There are basically two ways you can go about it if you want to help customers on your website. On the one side, you can sit comfortably and answer any customer questions, either by telephone, chat, or email. This is client service that is reactive. On the other hand, before customers ask for it, you can show initiative and offer help. This is proactive service to the customer.
When you are questioned, there is certainly nothing wrong with responding. However, reaching out to a customer and solving a potential problem before the customer asks for help is much more powerful.
Proactive Customer Service Definition
Proactive customer service is a customer support approach where companies make the first move to help customers.

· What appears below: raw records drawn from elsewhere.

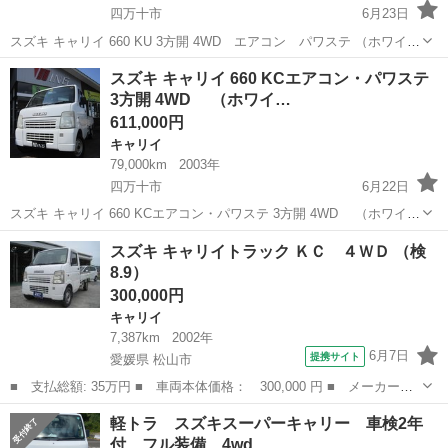
四万十市
6月23日
スズキ キャリイ 660 KU 3方開 4WD エアコン パワステ （ホワイ
ト） トラック 軽自動車 本体価格 541,000円 支払総額 626,000円 年
高知
四万十市
キャリイ
トラック
スズキ キャリイ 660 KCエアコン・パワステ
式(初度登録年):2001(H13) 走行距離:6.2万k...
3方開 4WD （ホワイ…
611,000円
キャリイ
79,000km
2003年
四万十市
6月22日
スズキ キャリイ 660 KCエアコン・パワステ 3方開 4WD （ホワイ
ト） トラック 軽自動車 本体価格 611,000円 支払総額 696,000円 年
高知
四万十市
キャリイ
トラック
スズキ キャリイトラック ＫＣ ４ＷＤ （検
式(初度登録年):2003(H15) 走行距離:7.9万k...
8.9）
300,000円
キャリイ
7,387km
2002年
6月7日
提携サイト
愛媛県 松山市
■ 支払総額: 35万円 ■ 車両本体価格： 300,000 円 ■ メーカー
名： スズキ ■ 車種名： キャリイトラック ■ グレード名： Ｋ
愛媛
松山市
キャリイ
軽トラ スズキスーパーキャリー 車検2年
Ｃ ４ＷＤ ■ 排気量： 660cc ■ ドア枚数： 2D ■ ミッション：
付 フル装備 4wd
...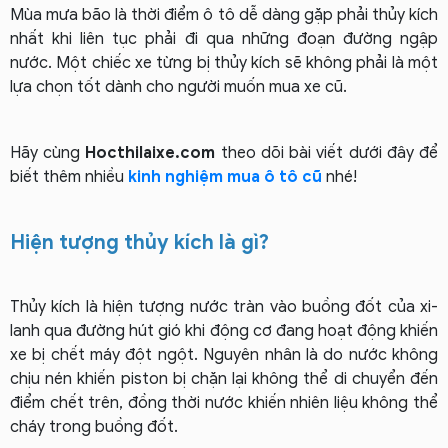
Mùa mưa bão là thời điểm ô tô dễ dàng gặp phải thủy kích
nhất khi liên tục phải đi qua những đoạn đường ngập
nước. Một chiếc xe từng bị thủy kích sẽ không phải là một
lựa chọn tốt dành cho người muốn mua xe cũ.
Hãy cùng
Hocthilaixe.com
theo dõi bài viết dưới đây để
biết thêm nhiều
kinh nghiệm mua ô tô cũ
nhé!
Hiện tượng thủy kích là gì?
Thủy kích là hiện tượng nước tràn vào buồng đốt của xi-
lanh qua đường hút gió khi động cơ đang hoạt động khiến
xe bị chết máy đột ngột. Nguyên nhân là do nước không
chịu nén khiến piston bị chặn lại không thể di chuyển đến
điểm chết trên, đồng thời nước khiến nhiên liệu không thể
cháy trong buồng đốt.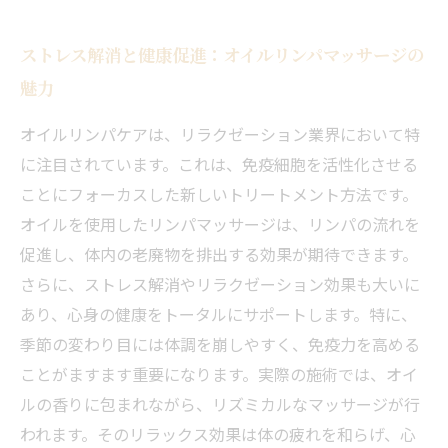
ストレス解消と健康促進：オイルリンパマッサージの
魅力
オイルリンパケアは、リラクゼーション業界において特
に注目されています。これは、免疫細胞を活性化させる
ことにフォーカスした新しいトリートメント方法です。
オイルを使用したリンパマッサージは、リンパの流れを
促進し、体内の老廃物を排出する効果が期待できます。
さらに、ストレス解消やリラクゼーション効果も大いに
あり、心身の健康をトータルにサポートします。特に、
季節の変わり目には体調を崩しやすく、免疫力を高める
ことがますます重要になります。実際の施術では、オイ
ルの香りに包まれながら、リズミカルなマッサージが行
われます。そのリラックス効果は体の疲れを和らげ、心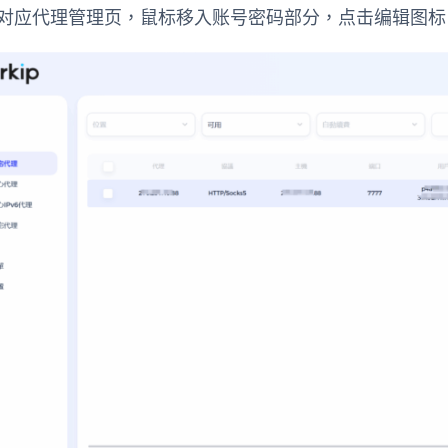
入对应代理管理页，鼠标移入账号密码部分，点击编辑图标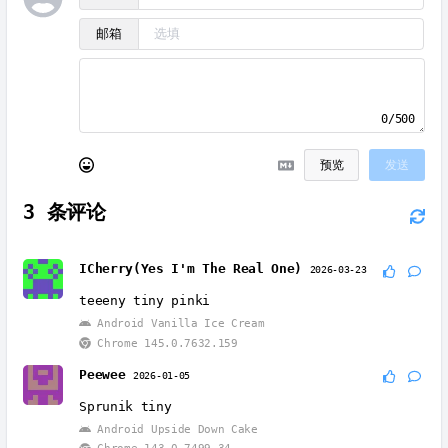
邮箱
0/500
预览
发送
3
条评论
ICherry(Yes I'm The Real One)
2026-03-23
teeeny tiny pinki
Android Vanilla Ice Cream
Chrome 145.0.7632.159
Peewee
2026-01-05
Sprunik tiny
Android Upside Down Cake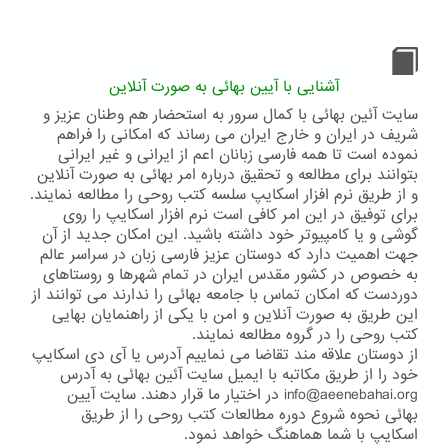
آشنایی با آیین بهائی به صورت آنلاین
سایت آئین بهائی با کمال سرور به استحضار هم وطنان عزیز و
شریف در ایران و خارج ایران می رساند که امکانی را فراهم
نموده است تا همه فارسی زبانان اعم از ایرانی و غیر ایرانی
بتوانند برای مطالعه و تحقیق درباره امر بهائی به صورت آنلاین
و از طریق نرم افزار اسکایپ سلسه کتب روحی را مطالعه نمایند.
برای توفیق در این امر کافی است نرم افزار اسکایپ را روی
گوشی و یا کامپیوتر خود داشته باشید. این امکان جدید از آن
جهت اهمیت دارد که دوستان عزیز فارسی زبان در سراسر عالم
به خصوص در کشور مقدس ایران در تمام شهرها و روستاهای
دوردست که امکان تماس با جامعه بهائی را ندارند می توانند از
این طریق به صورت آنلاین و امن با یکی از راهنمایان بهایی
کتب روحی را در گروه مطالعه نمایند.
از دوستان علاقه مند تقاضا می نماییم آدرس یا آی دی اسکایپ
خود را از طریق مکاتبه با ایمیل سایت آئین بهائی به آدرس
info@aeenebahai.org در اختیار ما قرار دهند. سایت آیین
بهائی نحوه شروع دوره مطالعات کتب روحی را از طریق
اسکایپ با شما هماهنگ خواهد نمود.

These companies are going out of their manner to discover prospective issues first and then solve them before clients have to ask for assistance. If your company is doing reactive or proactive customer service, an easy way to tell is to ask yourself: who is making the first move? You or the client? If unless they ask for help, the customer will not receive help, you will be doing reactive customer service. It is proactive customer service if you tend to give alternatives to issues before forcing the client to ask for assistance.
Why Proactive is Better Than Reactive Customer Service
Proactive customer service will allow you through incredible customer service experiences to create customer loyalty. Second, all the tools that you use to monitor customer activity can provide valuable customer feedback. You can make more informed choices about product design based on customer feedback. You will also be able to create resources without the need to involve an agent to solve the problems. Finally, proactive customer service enables you to create an optimal way on your website to seek help.
How to Implement Proactive Customer Service
When switching from reactive to proactive customer service, the biggest challenge you need to overcome is to find situations where a customer needs your help before they even ask for it. You need to understand what on your website is the greatest pain to cope with or what causes clients to scratch their heads and ask questions.
There are two methods you can do that: by collecting feedback and tracking user activity.
Collecting Feedback
First, you can begin to listen more carefully to what your clients are saying. If a group of clients are experiencing a certain issue and they are telling you about it, the same issue likely occurs to a silent majority of users.
You can identify common customer pain points and fix them by gathering customer feedback. You can gather the feedback in many ways: surveys, emails, at the end of a chat or a phone call. For businesses using live chat, another feedback-gathering alternative is live chat. Many live chat solutions provide a way to collect feedback during chatting.
Tracking User Activity
You understand what’s even more compelling than providing useful equipment for self-service? Step in when a client faces a difficult issue. You need more than just a feedback platform for that kind of assistance. You need to monitor the activity of clients on your website in real time. A live chat is one of the fastest ways you can get something like that on your website. Most live chat offers a way not only to get in contact with your clients, but also to see what they’re up to when you visit your website.
Overall
Proactive customer support is certainly a major step forward from the simple reactive handling of instances. Going the extra mile for clients and dealing with a lot of issues before they can even manifest makes clients come back for more.